The square teens coming over from the Big Camp had a different view. The hippie teens and the young Euros and Aussies had done all this without adult help. It impressed the heck out of teen visitors. "My old man and my old lady don't think I can do a thing. Look at what these kids have done." This was a common thought of visitors. The teens living in Frontier Town would have been scandalized to know that in less than three days time the survival skills program participants had gone from Stone Age to Space Age, from living like Rambo in a cave killing wild boars to using the cave to age cheese, from living like apes to luxury tree houses. It wasn't all work. The survival program teens did the hard work in the cool of the early morning [those pre-dawn activities] and played in the hot afternoon floating on rafts, sipping ice water, using their laptop computers in their tree houses (some had little solar-powered air conditioners), and of course, skinny-dipping. Fred Flintstone and Rambo never lived so well.

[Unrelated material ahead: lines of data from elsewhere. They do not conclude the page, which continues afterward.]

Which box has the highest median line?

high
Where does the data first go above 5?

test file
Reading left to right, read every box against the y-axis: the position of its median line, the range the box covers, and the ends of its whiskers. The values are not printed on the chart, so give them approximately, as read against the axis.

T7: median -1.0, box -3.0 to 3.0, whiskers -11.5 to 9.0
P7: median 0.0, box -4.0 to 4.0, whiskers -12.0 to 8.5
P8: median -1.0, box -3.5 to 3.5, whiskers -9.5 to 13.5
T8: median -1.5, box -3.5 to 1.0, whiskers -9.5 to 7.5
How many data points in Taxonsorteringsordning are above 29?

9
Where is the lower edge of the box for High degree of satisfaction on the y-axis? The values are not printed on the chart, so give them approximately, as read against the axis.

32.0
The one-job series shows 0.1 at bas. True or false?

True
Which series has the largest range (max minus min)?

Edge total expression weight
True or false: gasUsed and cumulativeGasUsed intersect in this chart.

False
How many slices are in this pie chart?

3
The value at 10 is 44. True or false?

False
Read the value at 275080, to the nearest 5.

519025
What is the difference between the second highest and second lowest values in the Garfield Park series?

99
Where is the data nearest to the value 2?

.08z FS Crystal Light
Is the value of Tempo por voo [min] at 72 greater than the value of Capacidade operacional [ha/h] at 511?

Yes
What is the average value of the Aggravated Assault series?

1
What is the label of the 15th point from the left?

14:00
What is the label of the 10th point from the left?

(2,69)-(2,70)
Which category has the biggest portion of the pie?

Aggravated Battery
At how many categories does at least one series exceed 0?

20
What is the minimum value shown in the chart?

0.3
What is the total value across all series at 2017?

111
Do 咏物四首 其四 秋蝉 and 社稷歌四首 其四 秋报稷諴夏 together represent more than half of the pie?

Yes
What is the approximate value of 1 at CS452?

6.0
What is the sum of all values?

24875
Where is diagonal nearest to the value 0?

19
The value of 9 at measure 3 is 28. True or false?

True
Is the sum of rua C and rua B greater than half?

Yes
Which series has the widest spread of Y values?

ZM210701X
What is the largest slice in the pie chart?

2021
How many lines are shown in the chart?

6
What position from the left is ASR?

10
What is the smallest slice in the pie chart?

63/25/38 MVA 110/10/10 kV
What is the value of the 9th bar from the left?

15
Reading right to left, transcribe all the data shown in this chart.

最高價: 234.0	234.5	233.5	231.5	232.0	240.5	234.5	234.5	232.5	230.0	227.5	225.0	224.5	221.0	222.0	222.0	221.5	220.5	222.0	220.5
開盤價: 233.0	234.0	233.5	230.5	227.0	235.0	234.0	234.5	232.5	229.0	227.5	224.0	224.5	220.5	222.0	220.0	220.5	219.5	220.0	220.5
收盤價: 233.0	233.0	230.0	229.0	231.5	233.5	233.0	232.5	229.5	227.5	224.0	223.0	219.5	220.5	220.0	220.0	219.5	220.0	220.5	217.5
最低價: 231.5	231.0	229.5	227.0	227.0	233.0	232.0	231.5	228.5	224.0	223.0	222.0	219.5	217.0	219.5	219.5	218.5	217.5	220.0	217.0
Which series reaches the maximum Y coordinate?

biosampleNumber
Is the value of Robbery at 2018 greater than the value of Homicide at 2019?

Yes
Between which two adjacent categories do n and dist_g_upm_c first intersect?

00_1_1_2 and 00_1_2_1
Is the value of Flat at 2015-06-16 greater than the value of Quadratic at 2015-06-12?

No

Calling it "Space Age" was no stretch: they had a helipad, satellite phones, sublet a hill to the astronomy program to build an amateur observatory, and many of the teens had been to US Space Camp in previous years or flown parabolic flights on the Vomit Comet to experience zero-G. And they had a genuine astronaut in their midst: one teen was the designate to be the first teen in space next year. He did not have to wait on slow-as-snails NASA. His parents owned a space company and were buying him an orbital flight aboard a Russian rocket. The only obstacles that stood in the way of space flight were other people in line ahead of him, technical delays, and tearing off pages of the calendar.

The survival skills program teens were now at the top of the social class totem pole at Camp Shockenawe. In hindsight, it was inevitable.